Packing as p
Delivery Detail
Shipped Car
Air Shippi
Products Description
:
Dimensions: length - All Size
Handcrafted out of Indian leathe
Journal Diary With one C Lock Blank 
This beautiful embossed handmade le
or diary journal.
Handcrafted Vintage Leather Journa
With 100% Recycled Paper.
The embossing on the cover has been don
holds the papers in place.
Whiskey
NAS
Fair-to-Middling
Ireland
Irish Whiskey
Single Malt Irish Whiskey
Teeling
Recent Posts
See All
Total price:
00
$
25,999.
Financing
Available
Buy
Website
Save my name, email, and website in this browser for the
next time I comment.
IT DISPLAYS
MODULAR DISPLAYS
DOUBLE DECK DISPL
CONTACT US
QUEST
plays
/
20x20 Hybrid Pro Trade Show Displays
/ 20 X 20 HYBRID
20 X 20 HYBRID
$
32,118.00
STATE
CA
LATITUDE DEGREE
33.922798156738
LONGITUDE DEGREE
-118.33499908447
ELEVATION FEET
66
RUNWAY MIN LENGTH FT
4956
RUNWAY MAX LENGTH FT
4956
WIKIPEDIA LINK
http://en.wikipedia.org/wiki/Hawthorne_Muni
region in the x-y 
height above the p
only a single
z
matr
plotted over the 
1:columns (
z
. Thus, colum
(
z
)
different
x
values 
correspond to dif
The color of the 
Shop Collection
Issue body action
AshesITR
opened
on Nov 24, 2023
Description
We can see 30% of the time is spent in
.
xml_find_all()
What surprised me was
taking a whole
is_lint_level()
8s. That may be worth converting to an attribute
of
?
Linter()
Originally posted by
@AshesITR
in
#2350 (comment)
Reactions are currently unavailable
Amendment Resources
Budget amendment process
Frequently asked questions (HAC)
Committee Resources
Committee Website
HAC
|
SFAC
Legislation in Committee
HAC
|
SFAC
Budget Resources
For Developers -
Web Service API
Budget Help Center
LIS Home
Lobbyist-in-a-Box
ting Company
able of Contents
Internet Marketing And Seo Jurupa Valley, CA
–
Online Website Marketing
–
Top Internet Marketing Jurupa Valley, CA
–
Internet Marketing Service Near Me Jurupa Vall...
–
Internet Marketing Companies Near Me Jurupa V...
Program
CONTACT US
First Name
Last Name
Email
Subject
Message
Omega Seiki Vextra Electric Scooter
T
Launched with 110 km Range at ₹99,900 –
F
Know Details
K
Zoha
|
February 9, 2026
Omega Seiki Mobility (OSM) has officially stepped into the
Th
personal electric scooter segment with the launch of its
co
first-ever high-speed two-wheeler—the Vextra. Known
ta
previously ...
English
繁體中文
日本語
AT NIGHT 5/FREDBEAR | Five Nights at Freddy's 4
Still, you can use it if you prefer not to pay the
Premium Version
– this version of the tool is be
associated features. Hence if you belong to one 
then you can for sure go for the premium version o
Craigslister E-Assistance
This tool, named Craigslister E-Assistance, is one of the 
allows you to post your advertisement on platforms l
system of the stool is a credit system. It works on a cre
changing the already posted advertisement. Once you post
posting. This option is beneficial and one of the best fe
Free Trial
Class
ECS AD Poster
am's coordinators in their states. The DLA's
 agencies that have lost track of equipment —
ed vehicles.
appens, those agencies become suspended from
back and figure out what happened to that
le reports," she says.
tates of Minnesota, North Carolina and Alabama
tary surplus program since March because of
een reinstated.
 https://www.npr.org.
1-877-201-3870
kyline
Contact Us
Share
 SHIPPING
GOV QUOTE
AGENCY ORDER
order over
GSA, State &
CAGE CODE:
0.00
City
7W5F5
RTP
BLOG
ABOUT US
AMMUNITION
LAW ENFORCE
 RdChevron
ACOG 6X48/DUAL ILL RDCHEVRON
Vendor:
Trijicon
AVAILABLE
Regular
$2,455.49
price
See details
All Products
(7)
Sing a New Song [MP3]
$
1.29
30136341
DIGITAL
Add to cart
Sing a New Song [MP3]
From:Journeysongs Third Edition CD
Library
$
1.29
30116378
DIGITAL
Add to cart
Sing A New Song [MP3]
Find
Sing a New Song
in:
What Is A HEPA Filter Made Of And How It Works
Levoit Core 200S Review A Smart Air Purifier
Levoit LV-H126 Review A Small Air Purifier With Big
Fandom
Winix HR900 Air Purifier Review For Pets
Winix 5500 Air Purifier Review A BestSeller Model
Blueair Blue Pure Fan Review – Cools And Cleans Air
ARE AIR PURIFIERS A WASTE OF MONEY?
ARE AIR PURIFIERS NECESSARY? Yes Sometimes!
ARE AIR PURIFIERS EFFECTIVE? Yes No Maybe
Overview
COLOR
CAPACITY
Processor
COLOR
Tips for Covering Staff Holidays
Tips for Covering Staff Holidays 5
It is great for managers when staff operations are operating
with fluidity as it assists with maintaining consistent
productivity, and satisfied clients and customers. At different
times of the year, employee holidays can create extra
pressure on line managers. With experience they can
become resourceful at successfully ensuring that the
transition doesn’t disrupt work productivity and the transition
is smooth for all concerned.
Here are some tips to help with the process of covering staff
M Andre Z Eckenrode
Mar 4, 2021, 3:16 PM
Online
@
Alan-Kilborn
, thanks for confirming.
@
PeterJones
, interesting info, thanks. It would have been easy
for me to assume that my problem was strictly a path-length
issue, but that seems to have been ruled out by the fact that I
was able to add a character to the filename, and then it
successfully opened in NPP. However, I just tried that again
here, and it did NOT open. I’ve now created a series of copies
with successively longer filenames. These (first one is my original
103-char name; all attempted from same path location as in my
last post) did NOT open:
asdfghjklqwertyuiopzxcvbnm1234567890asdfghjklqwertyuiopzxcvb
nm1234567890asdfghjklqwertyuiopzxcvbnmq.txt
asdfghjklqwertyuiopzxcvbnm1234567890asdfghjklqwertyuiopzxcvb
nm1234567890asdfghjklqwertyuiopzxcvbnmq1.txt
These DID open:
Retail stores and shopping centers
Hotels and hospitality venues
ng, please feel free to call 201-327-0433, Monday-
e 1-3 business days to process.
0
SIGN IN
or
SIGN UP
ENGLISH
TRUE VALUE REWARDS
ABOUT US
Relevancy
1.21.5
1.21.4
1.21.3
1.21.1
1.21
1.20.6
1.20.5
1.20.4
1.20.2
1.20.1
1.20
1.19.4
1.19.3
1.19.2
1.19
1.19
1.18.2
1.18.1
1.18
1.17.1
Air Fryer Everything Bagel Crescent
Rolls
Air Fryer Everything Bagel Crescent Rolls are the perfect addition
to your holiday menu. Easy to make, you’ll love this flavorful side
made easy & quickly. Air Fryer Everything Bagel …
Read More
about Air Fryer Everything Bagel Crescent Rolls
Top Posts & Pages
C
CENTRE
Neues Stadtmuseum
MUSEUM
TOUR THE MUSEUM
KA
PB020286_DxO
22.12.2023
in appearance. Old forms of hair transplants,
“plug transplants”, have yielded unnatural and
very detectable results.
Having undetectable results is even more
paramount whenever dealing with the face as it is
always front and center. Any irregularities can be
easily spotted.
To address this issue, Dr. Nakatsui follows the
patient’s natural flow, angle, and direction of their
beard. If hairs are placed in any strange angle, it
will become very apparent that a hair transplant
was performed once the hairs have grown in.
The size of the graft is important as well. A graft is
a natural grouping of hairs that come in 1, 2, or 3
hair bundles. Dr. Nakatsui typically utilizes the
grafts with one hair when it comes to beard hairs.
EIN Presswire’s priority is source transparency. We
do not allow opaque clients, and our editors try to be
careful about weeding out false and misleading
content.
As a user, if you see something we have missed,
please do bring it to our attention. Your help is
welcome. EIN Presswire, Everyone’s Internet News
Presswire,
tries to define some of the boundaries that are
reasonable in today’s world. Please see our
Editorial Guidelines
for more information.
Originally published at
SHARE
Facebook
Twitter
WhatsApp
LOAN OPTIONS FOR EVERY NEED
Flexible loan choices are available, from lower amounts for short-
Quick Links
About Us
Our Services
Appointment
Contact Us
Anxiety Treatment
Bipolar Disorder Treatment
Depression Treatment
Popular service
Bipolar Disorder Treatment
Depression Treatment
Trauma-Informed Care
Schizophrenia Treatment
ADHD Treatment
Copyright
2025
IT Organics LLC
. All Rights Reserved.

--------------------------------

__TO DO__. Across the data, how many lines have the word "Review" in them? Respond with the number alone.

__EXERCISE RESULT__. 5